Indirect matches (vulnerabilities affecting the upstream packages) are sometimes too broad

Hello,

I want to ask about upstream matches in Grype. Currently Grype results seem to
include all vulnerabilities affecting the upstream package. For example,
python-perf package with upstream of kernel includes all vulnerabilities
affecting the kernel, and php8.3-xml includes all vulnerabilities of php8.3:

grype 'pkg:rpm/centos/python-perf@3.10.0-1160.119.1.el7?arch=x86_64&distro=centos-7&upstream=kernel-3.10.0-1160.119.1.el7.src.rpm'
#  ✔ Scanned for vulnerabilities     [3639 vulnerability matches]
#    ├── by severity: 0 critical, 14 high, 2318 medium, 1294 low, 13 negligible
#    └── by status:   0 fixed, 3639 not-fixed, 0 ignored

grype 'pkg:deb/ubuntu/php8.3-xml@8.3.0-ubuntu0.24.04.5?distro=ubuntu-24.04&upstream=php8.3' -o json | grype explain --id CVE-2025-1219
#       Match explanation(s):
#           - ubuntu:distro:ubuntu:24.04:CVE-2025-1219 Indirect match; this CVE is reported against php8.3 (version 8.3.0-ubuntu0.24.04.5), the origin of this deb package.

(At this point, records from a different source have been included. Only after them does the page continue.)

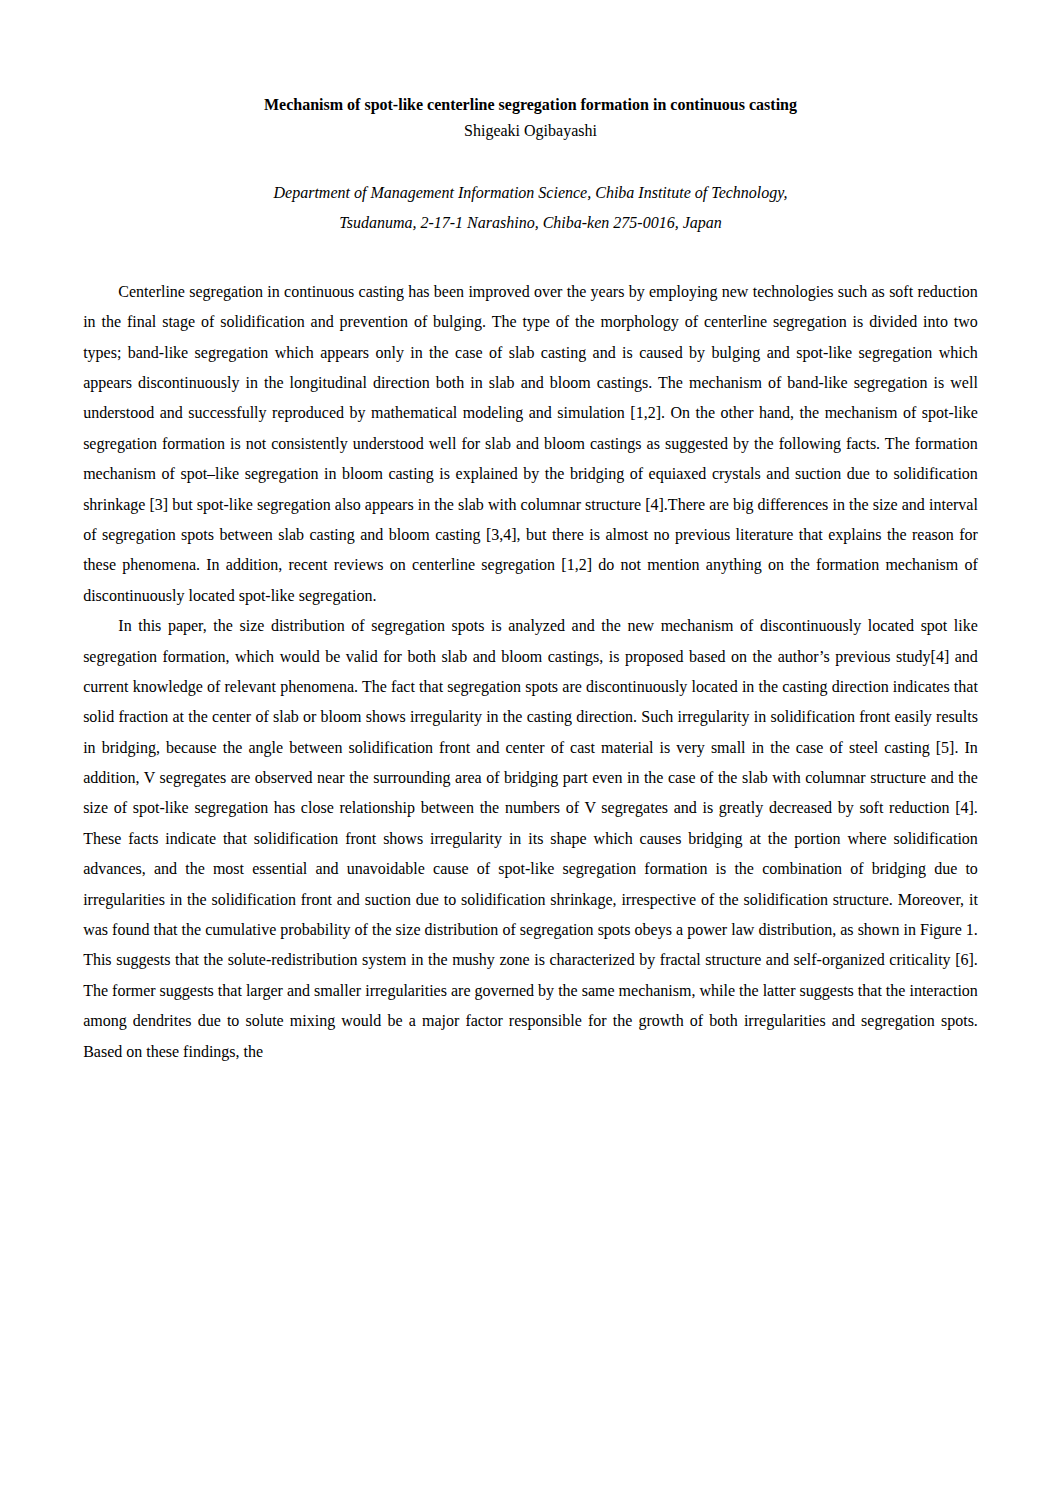Mechanism of spot-like centerline segregation formation in continuous casting
Shigeaki Ogibayashi
Department of Management Information Science, Chiba Institute of Technology,
Tsudanuma, 2-17-1 Narashino, Chiba-ken 275-0016, Japan
Centerline segregation in continuous casting has been improved over the years by employing new technologies such as soft reduction in the final stage of solidification and prevention of bulging. The type of the morphology of centerline segregation is divided into two types; band-like segregation which appears only in the case of slab casting and is caused by bulging and spot-like segregation which appears discontinuously in the longitudinal direction both in slab and bloom castings. The mechanism of band-like segregation is well understood and successfully reproduced by mathematical modeling and simulation [1,2]. On the other hand, the mechanism of spot-like segregation formation is not consistently understood well for slab and bloom castings as suggested by the following facts. The formation mechanism of spot–like segregation in bloom casting is explained by the bridging of equiaxed crystals and suction due to solidification shrinkage [3] but spot-like segregation also appears in the slab with columnar structure [4].There are big differences in the size and interval of segregation spots between slab casting and bloom casting [3,4], but there is almost no previous literature that explains the reason for these phenomena. In addition, recent reviews on centerline segregation [1,2] do not mention anything on the formation mechanism of discontinuously located spot-like segregation.
In this paper, the size distribution of segregation spots is analyzed and the new mechanism of discontinuously located spot like segregation formation, which would be valid for both slab and bloom castings, is proposed based on the author’s previous study[4] and current knowledge of relevant phenomena. The fact that segregation spots are discontinuously located in the casting direction indicates that solid fraction at the center of slab or bloom shows irregularity in the casting direction. Such irregularity in solidification front easily results in bridging, because the angle between solidification front and center of cast material is very small in the case of steel casting [5]. In addition, V segregates are observed near the surrounding area of bridging part even in the case of the slab with columnar structure and the size of spot-like segregation has close relationship between the numbers of V segregates and is greatly decreased by soft reduction [4]. These facts indicate that solidification front shows irregularity in its shape which causes bridging at the portion where solidification advances, and the most essential and unavoidable cause of spot-like segregation formation is the combination of bridging due to irregularities in the solidification front and suction due to solidification shrinkage, irrespective of the solidification structure. Moreover, it was found that the cumulative probability of the size distribution of segregation spots obeys a power law distribution, as shown in Figure 1. This suggests that the solute-redistribution system in the mushy zone is characterized by fractal structure and self-organized criticality [6]. The former suggests that larger and smaller irregularities are governed by the same mechanism, while the latter suggests that the interaction among dendrites due to solute mixing would be a major factor responsible for the growth of both irregularities and segregation spots. Based on these findings, the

Certainly python-perf doesn’t include all vulnerabilities from the kernel, and
php8.3-xml doesn’t include all vulnerabilities from php8.3.

Specifying upstream packages is necessary – Grype just needs it to work
correctly. But sometimes it produces many false positives and a ton of
vulnerable packages affected by the same CVE (every php8.3-anything would
share all vulnerabilities with the upstream php8.3 package).

So the question is, to you as devs and to the broader community, how do you deal
with that situation? We cannot turn upstream matching off, but keeping it on
produces FPs, maintaining a list of exceptions would be a Herculean task.

Thanks for your thoughts.

I certainly have to agree with your assessment that python-perf upstream of kernel is probably not going to result in an accurate set of vulnerabilities and similar for php8.3-xml. The challenge is that we do need to use upstream in some cases: openssl, for example, I believe is upstream of many libs which embed it and results in valid vulnerabilities.

I think we’re definitely open to improving this, I’m just not clear how yet. Without digging in too much, I could think of a couple possibilities that we could investigate:

  • having some sort of data set in GrypeDB that flags certain upstreams as too broad?
  • inspecting the type of the upstream if it’s a library like openssl, include it, but not if it’s distributed separately? I’m not entirely sure how to determine this…

Any change here will require some research to determine the impact to matching. Suggestions here are welcome, keeping in mind that many of the upstreams are important to use!

This seems like a good thing to bring up with the team during our livestream – I’ll try to remember to add it next week :+1:

I think the approach needs to be the opposite -

most of the time the upstream provides lots of FP. In some specific cases it does provide some relevant CVEs like openssh.

so I think the approach needs to be like in the CPE dictionary, white list when to use upsteam.

I disagree that matching by upstream is useless most of the time. If my understanding is correct, CVEs are published against upstream packages, but Linux distributions often rename or split upstream packages. So to correctly map CVEs to packages, Grype needs the upstream information.

So without upstream matches we would get only vulnerabilities from security trackers of distributions and their quality varies.

hi!

high percentage of the CVEs are coming from kernel or linux kernel which is not accurate. Basing the vulnerabilities on NVD results causing lots of noise and FP, which makes it difficult to focus on the relevant CVEs (from my experience)

in VM machines (like ec2) results were too noisy

By the way, it is possible to filter out all indirect matches (matches based on upstream) with a Grype config option. It isn’t documented very well (see the GitHub issue) but it is there for you.